-- EXERCISE GOAL --
Print the listing below only from the line that has "Internal Revenue Service" through the line that has "There is no guidance", exactly, and drop any picture.
- - - - -
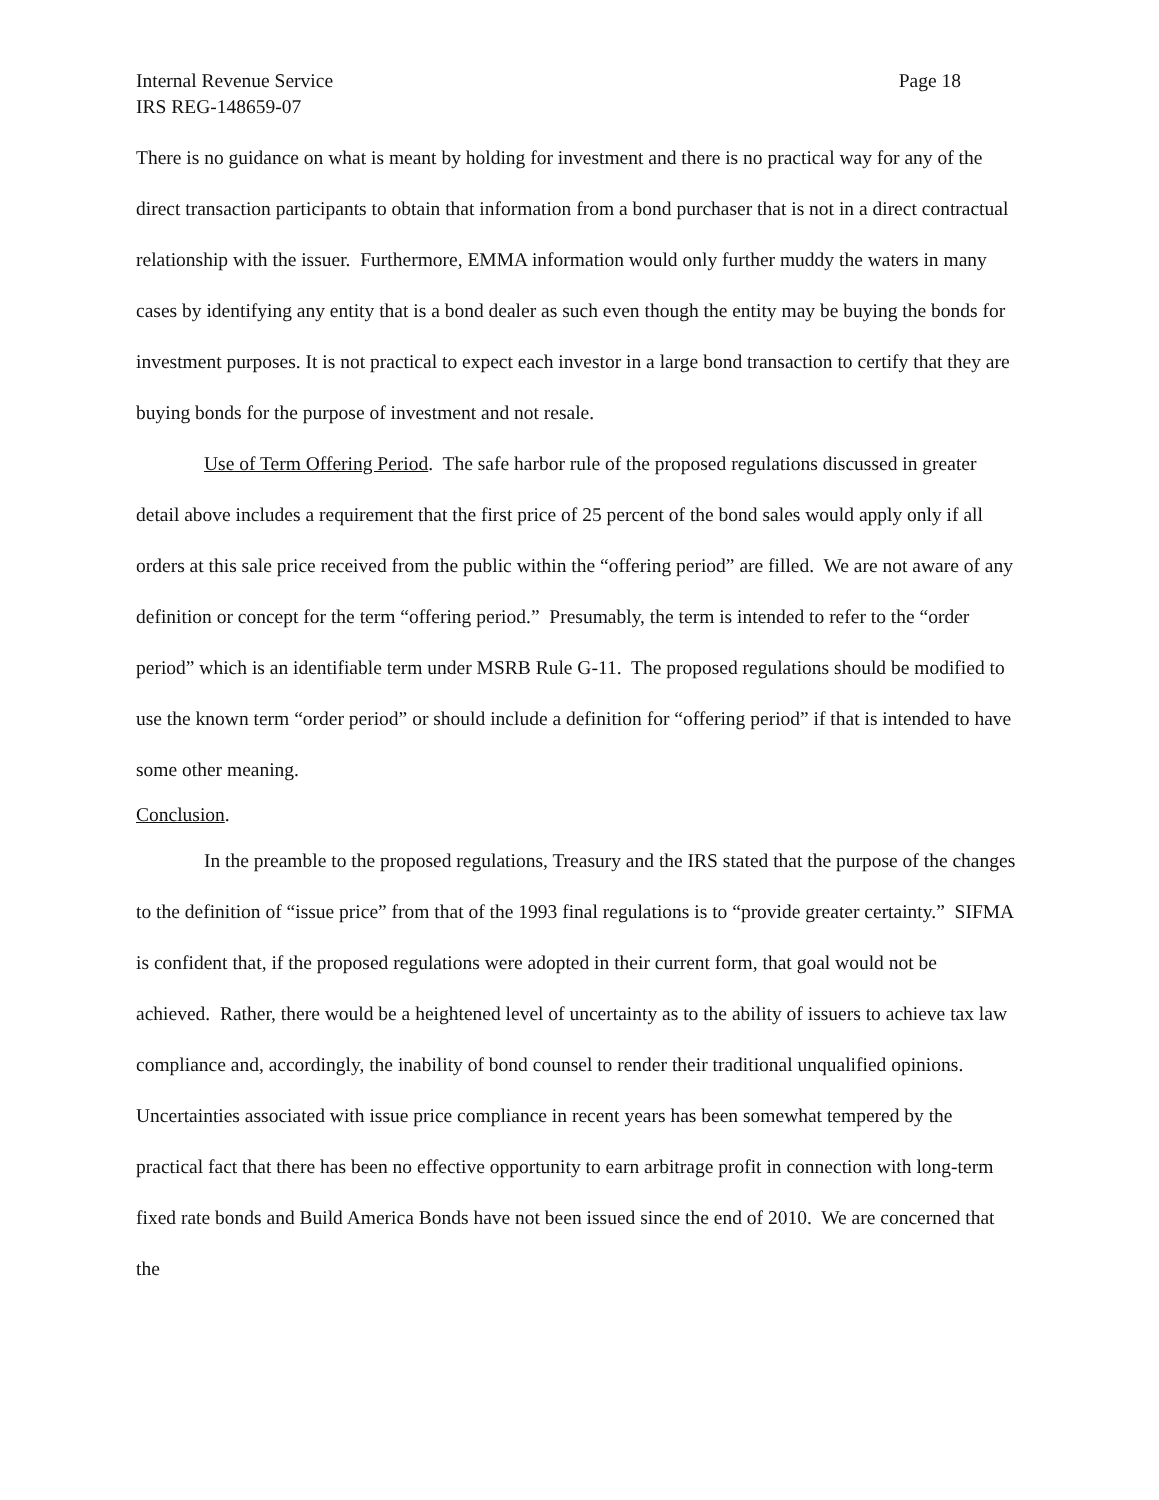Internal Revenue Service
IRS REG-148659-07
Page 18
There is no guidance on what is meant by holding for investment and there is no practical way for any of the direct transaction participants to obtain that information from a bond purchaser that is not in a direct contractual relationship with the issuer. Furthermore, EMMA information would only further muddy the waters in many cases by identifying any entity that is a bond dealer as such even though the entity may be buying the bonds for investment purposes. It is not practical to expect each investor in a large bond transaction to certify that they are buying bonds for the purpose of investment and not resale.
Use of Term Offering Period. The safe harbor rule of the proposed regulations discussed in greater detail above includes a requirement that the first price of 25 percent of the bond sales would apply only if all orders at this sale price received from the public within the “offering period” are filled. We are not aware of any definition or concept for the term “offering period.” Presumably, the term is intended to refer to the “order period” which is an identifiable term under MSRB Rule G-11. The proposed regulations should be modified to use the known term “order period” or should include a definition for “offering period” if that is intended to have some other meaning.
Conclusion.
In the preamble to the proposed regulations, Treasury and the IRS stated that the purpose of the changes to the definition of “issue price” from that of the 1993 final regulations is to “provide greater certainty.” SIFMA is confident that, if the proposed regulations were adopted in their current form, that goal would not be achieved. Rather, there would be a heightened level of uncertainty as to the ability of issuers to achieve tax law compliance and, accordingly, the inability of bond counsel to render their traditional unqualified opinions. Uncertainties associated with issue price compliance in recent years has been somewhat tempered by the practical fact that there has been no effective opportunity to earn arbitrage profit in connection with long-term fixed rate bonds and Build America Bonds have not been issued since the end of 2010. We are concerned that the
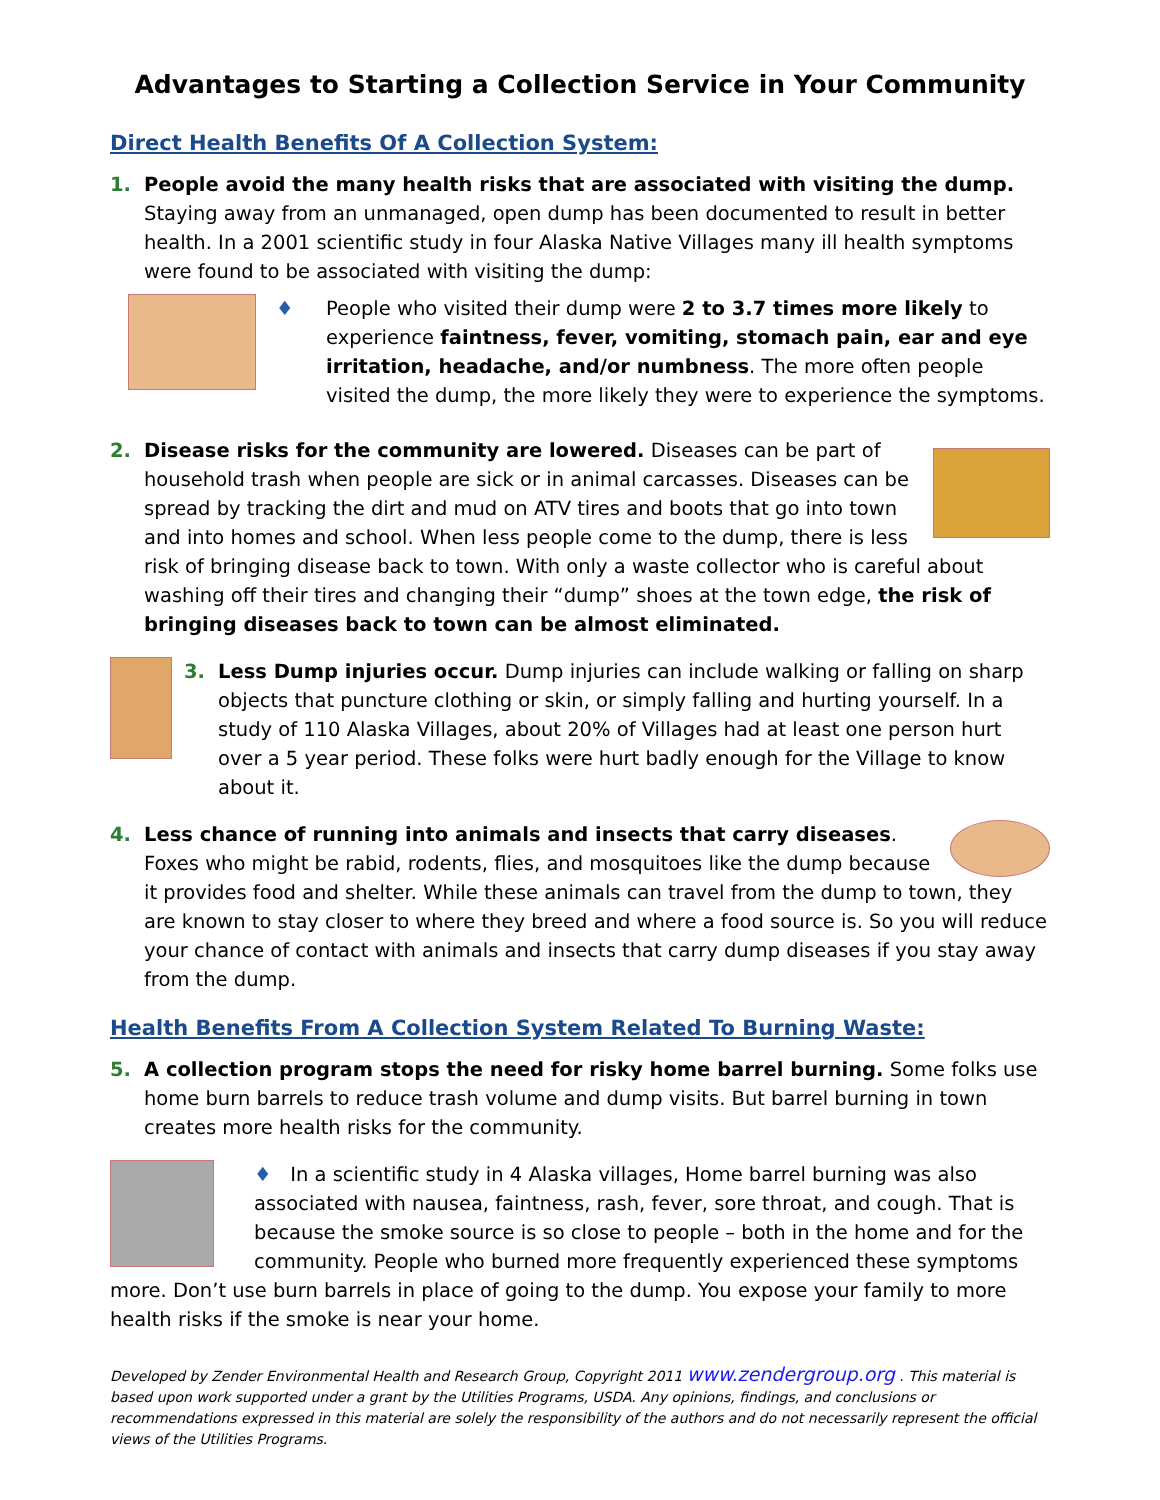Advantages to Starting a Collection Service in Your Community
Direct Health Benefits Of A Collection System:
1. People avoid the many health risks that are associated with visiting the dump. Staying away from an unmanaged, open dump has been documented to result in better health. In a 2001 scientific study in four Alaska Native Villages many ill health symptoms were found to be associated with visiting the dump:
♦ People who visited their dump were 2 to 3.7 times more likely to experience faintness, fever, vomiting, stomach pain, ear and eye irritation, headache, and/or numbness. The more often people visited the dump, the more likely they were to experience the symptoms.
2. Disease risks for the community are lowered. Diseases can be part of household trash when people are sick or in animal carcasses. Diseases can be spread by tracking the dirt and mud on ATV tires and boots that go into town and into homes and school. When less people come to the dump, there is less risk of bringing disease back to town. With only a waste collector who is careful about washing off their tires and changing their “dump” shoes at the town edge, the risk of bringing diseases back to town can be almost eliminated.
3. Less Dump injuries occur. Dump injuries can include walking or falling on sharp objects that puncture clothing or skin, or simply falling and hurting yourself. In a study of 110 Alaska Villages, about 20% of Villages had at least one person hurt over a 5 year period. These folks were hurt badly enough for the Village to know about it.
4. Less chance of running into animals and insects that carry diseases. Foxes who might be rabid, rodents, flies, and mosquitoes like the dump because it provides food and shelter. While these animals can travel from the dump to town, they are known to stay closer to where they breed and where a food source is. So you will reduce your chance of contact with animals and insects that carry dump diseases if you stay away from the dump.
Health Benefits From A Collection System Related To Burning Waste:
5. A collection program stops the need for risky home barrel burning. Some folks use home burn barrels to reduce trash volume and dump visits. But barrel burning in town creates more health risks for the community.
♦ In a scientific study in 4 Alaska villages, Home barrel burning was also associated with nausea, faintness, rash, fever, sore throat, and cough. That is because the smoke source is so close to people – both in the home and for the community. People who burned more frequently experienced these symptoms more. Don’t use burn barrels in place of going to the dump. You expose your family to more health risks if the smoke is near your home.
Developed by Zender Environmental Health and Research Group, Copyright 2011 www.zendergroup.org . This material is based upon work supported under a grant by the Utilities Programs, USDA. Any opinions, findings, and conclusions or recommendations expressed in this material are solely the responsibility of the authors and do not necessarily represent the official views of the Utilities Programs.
- - - - -
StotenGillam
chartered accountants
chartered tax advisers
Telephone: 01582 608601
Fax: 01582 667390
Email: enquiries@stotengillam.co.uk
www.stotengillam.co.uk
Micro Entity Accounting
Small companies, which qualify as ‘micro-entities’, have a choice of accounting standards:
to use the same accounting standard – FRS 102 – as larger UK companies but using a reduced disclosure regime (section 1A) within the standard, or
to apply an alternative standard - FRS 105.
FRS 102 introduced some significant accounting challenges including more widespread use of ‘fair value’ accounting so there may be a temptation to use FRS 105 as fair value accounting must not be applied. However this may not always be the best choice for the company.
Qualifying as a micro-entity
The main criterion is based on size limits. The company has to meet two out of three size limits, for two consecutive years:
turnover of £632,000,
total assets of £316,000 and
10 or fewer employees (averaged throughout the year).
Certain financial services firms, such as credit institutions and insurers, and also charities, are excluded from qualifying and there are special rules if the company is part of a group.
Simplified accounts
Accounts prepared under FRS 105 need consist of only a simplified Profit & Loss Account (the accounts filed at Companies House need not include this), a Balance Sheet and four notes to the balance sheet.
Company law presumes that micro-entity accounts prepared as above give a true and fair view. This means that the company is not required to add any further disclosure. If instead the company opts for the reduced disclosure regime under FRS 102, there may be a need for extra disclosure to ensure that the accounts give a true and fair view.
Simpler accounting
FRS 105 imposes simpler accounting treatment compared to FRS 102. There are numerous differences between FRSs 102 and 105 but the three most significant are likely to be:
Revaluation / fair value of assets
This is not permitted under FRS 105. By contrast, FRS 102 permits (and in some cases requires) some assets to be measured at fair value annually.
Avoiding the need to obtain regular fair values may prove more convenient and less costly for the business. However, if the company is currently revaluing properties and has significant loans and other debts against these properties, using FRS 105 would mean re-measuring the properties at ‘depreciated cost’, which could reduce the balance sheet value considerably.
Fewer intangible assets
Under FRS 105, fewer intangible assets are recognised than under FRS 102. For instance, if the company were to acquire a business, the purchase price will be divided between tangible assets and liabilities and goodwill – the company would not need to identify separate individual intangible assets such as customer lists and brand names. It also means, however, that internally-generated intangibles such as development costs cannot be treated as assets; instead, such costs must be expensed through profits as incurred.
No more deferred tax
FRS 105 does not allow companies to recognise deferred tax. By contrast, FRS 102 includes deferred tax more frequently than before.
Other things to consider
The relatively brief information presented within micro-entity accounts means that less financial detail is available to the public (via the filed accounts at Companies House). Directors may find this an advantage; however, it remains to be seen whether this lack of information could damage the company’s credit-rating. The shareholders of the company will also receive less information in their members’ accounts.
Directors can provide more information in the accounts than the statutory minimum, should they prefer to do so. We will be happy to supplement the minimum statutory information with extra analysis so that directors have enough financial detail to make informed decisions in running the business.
- - - - -
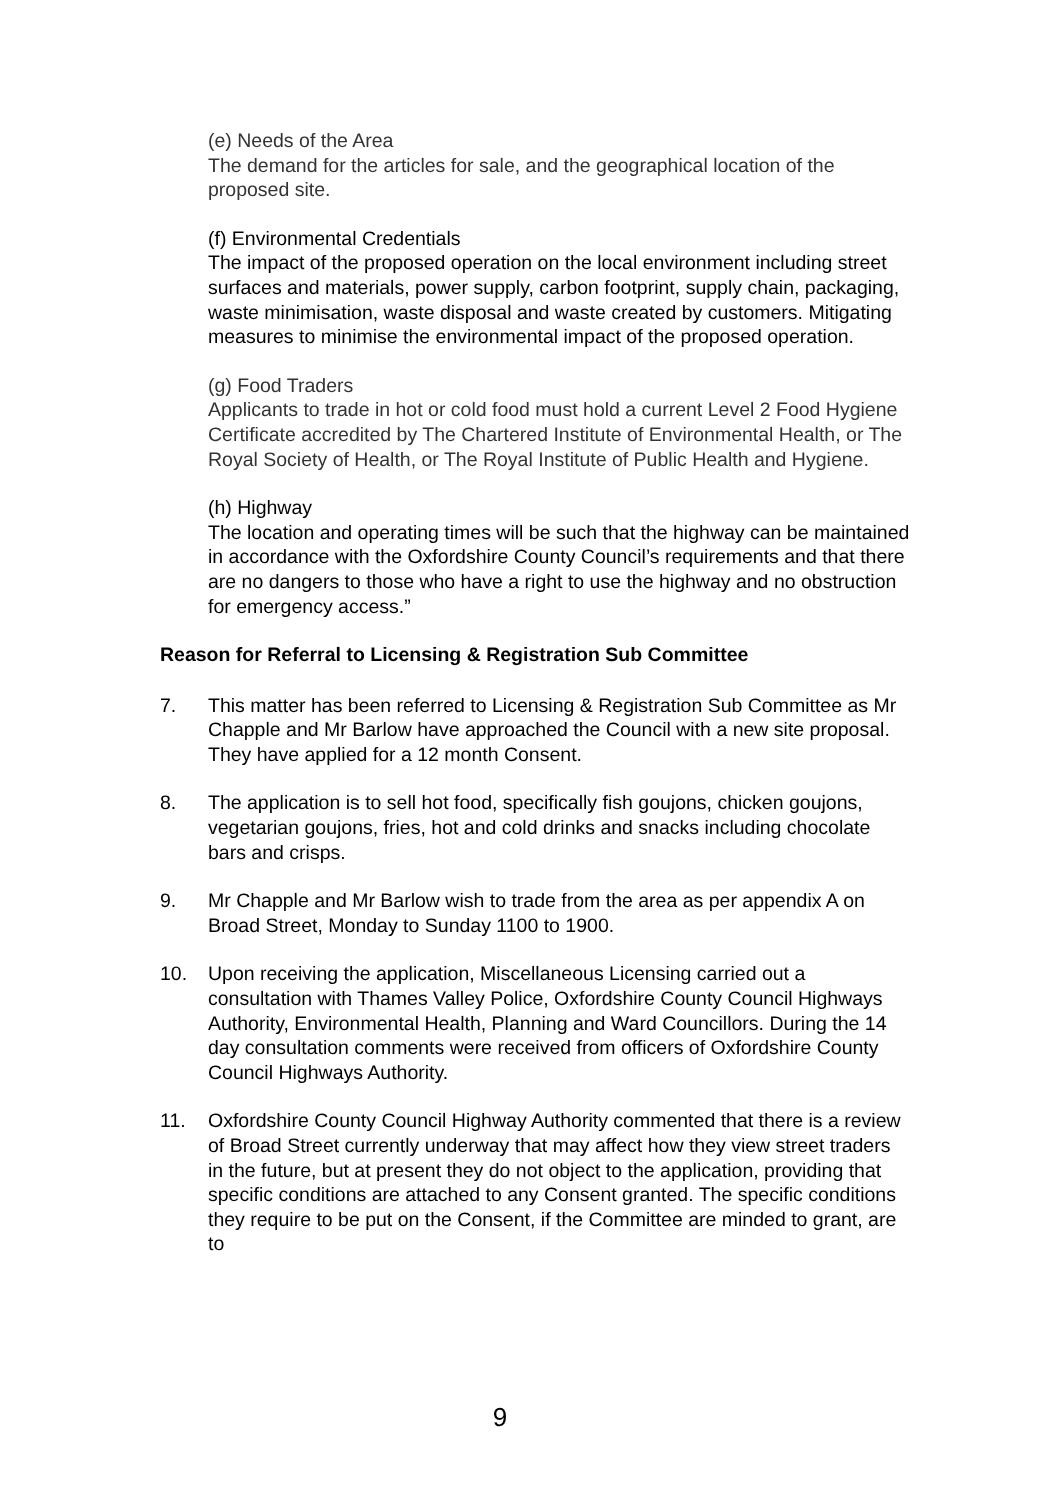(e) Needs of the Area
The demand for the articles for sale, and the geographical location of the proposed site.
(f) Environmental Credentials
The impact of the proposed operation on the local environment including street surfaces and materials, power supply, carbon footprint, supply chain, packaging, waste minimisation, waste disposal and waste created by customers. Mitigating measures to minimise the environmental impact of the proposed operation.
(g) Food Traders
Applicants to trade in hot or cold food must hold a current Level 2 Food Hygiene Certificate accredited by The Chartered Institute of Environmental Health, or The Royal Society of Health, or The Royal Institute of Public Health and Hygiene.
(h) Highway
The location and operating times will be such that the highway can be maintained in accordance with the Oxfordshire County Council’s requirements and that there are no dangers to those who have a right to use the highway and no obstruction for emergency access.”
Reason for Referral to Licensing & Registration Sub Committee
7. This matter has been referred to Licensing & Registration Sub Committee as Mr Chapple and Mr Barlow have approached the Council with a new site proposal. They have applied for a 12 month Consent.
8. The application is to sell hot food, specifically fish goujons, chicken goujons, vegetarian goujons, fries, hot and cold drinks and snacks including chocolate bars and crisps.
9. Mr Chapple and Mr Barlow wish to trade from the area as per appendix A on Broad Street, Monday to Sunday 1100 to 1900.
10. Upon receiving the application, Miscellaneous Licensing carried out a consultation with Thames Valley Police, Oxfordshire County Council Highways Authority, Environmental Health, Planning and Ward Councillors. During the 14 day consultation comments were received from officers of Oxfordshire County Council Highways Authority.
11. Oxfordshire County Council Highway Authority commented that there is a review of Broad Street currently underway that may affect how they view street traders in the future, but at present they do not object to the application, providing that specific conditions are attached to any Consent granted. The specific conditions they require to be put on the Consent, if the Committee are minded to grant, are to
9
- - - - -
-- WRITTEN ANSWER --
Internal Revenue Service
IRS REG-148659-07
Page 18
There is no guidance on what is meant by holding for investment and there is no practical way for any of the direct transaction participants to obtain that information from a bond purchaser that is not in a direct contractual relationship with the issuer. Furthermore, EMMA information would only further muddy the waters in many cases by identifying any entity that is a bond dealer as such even though the entity may be buying the bonds for investment purposes. It is not practical to expect each investor in a large bond transaction to certify that they are buying bonds for the purpose of investment and not resale.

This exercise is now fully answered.